Complete the following >>
a) Using the forum discussion below about power-supply isolation in a preamp, decide whether each statement agrees with it: (i) separate shunt regulators serve the positive legs; (ii) the suggested capacitance multipliers would drop about 10V; (iii) the poster presents galvanic separation of signal ground as the only possible way to build it. Answer yes or no for each, quoting the deciding words.
b) List every power-supply component named in the forum discussion below about power-supply isolation in a preamp, counting each one once.

Text block >>

*** Begin section ***

With separate shunt regulators, the HV+ are separated between the channels. On can add a capacitance multipliers, dropping say 10V, to the HV-, one for each channel. Thus the HV supply will be completely isolated between the 2 channels.
 
Official Court Jester
Joined 2003
Paid Member
yup - positive and negative legs are certainly more than isolated through separate shunt regs (for positive ) and plain voltage regs (for negative ,even common for both channels ,due to isolation nature of CCS-es in cathodes) ;

but what I meant is strictly controlled galvanic separation of signal gnd between channels.

anyway , I'm speaking of that not as about sole possible way of doing it ; just trying to explain sort of purist approach , which Allen certainly had , when making of RTP3D is in question .

in any case - DIY-ing that sort of preamp is supposed to be a fun , when one if err - err on exaggerating side , not attempt in making something extraordinary for pocket money.
 
yup - positive and negative legs are certainly more than isolated through separate shunt regs (for positive ) and plain voltage regs (for negative ,even common for both channels ,due to isolation nature of CCS-es in cathodes) ;

but what I meant is strictly controlled galvanic separation of signal gnd between channels.

anyway , I'm speaking of that not as about sole possible way of doing it ; just trying to explain sort of purist approach , which Allen certainly had , when making of RTP3D is in question .

in any case - DIY-ing that sort of preamp is supposed to be a fun , when one if err - err on exaggerating side , not attempt in making something extraordinary for pocket money.

As far as I can see, my solution enables complete galvanic isolation between the 2 channels, with very little added cost (over 1 PSU and 2 shunt regulators).

*** End section ***

Excerpted records >>
*** Begin section ***

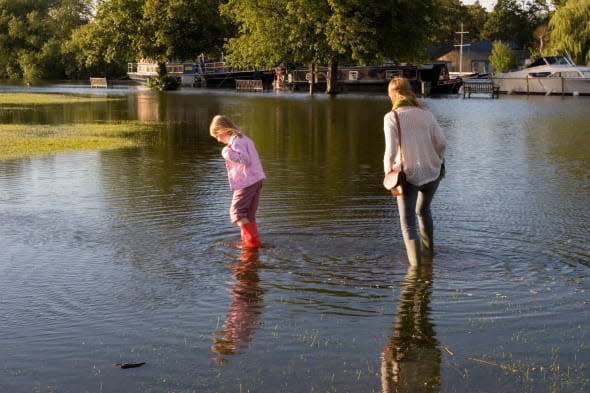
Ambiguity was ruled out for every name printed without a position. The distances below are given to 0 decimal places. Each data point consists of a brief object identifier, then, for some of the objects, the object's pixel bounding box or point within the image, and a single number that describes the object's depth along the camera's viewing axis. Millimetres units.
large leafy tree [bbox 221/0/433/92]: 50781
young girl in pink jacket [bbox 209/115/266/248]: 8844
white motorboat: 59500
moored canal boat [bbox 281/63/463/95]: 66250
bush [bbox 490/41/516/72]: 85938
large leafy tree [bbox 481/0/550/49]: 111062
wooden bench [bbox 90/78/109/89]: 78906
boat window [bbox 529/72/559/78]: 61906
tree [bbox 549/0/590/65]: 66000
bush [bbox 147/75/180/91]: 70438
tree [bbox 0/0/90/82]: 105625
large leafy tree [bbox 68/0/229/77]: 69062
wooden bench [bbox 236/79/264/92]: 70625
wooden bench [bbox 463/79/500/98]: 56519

*** End section ***
*** Begin section ***

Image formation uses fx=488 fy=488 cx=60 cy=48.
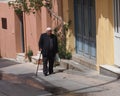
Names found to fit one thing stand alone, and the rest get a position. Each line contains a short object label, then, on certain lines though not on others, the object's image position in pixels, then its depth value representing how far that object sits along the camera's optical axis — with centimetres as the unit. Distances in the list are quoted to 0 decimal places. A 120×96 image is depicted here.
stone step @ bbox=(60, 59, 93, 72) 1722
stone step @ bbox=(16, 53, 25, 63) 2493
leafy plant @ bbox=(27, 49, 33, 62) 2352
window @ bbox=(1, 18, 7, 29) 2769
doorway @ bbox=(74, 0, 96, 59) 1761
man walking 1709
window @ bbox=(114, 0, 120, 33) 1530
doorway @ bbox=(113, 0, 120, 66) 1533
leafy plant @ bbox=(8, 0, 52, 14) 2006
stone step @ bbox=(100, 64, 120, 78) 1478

*** End section ***

Task-by-task answers >>
a)
(i) Yes: "separate shunt regs (for positive )"
(ii) Yes: "dropping say 10V"
(iii) No: "I'm speaking of that not as about sole possible way of doing it"

b)
Shunt regulators
Capacitance multipliers
Plain voltage regs
CCS-es
PSU